In the central town of Kryvyi Rig, where Zelenskiy was born, the airstrikes hit a residential building.

“A 64-year-old woman and a young couple have died. Their little son is still under the rubble of the house,” regional governor Valentyn Reznichenko said, adding that 13 other people were injured.

Oleksandr Starukh, head of the Zaporizhzhia front region, home to Europe’s largest nuclear power plant, said his territory had been targeted by more than a dozen Russian missiles.

Kyiv, meanwhile, withstood one of the biggest missile attacks since the full-scale invasion began. Regional officials said their air defense forces shot down 37 of the 40 missiles.

With about half of Ukraine’s energy network damaged, the national operator warned on Friday of emergency power cuts.

In Bakhmut, a city in the east at the center of the war, held by the Ukrainians, some residents received wood stoves distributed by volunteers, AFP journalists noted.

Oleksandra, 85, braved the cold to pick up medicine from a nearby pharmacy in the Donetsk region town.

“I will survive the winter. I’m just going to walk more to warm up,” the old woman told AFP.

In the south, new Russian bombardments in Kherson, recently taken over by Ukraine, left one dead and three injured.

Kherson has been under persistent Russian bombardment since forces withdrew from Moscow in November, and power was cut in the city earlier this week.

On Thursday, Russian attacks killed 14 people, said Deputy Chief of the President’s Office Kyrylo Tymoshenko.

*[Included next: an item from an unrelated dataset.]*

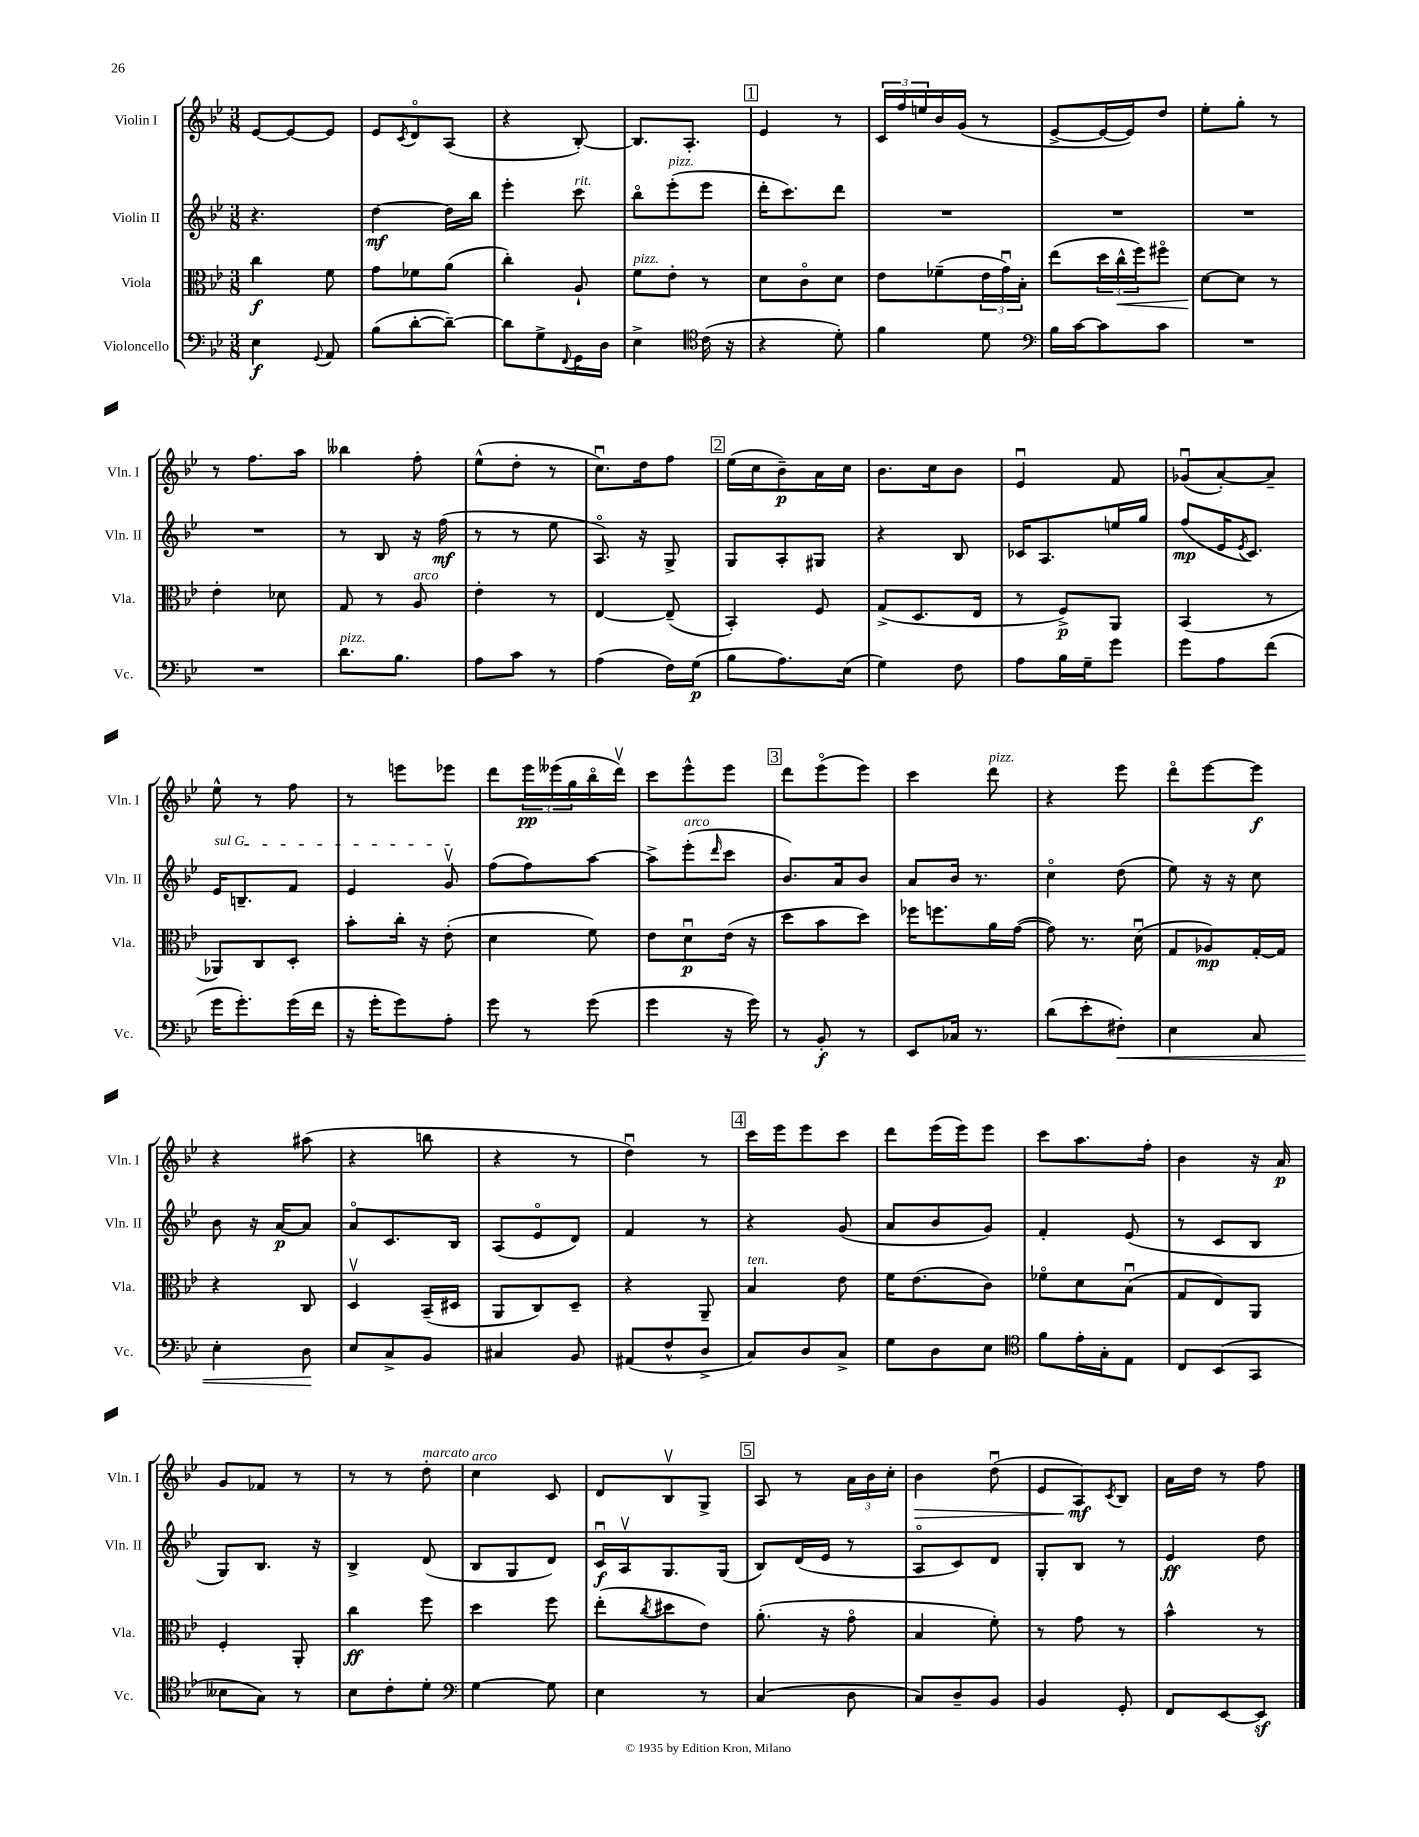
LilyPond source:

In the Russian-held Luhansk region of eastern Ukraine, Moscow-based officials said shelling by Kyiv forces left eight dead and 23 injured.

“The enemy is carrying out barbaric bombardments of cities and neighborhoods of the republic,” the Russian-installed leader in Luhansk, Leonid Pasechnik, said on social media.

Moscow said the strikes on Ukrainian infrastructure were a response to an explosion at the Kerch Bridge linking the Russian mainland with the Crimean Peninsula.

The Kremlin said it held Kyiv ultimately responsible for the humanitarian impact of refusing Russian negotiation terms.

Ukrainian defense officials said this week that their forces had shot down more than a dozen Iranian-made attack drones launched in Kyiv, a sign that Western-supplied systems were having an impact.

Ukrainian military leaders have warned that Moscow is preparing for a major winter offensive, including another attempt to take Kyiv.

Aiming to push Moscow to the negotiating table, the EU on Friday imposed new sanctions, adding restrictions on the export of drone engines to Russia or countries like Iran seeking to supply Moscow with weapons.

But NATO chief Jens Stoltenberg told AFP that Russia was preparing for a protracted war.

“We see that they are mobilizing more forces, that they are ready to take a lot of losses as well, that they are trying to get access to more weapons and ammunition,” he said.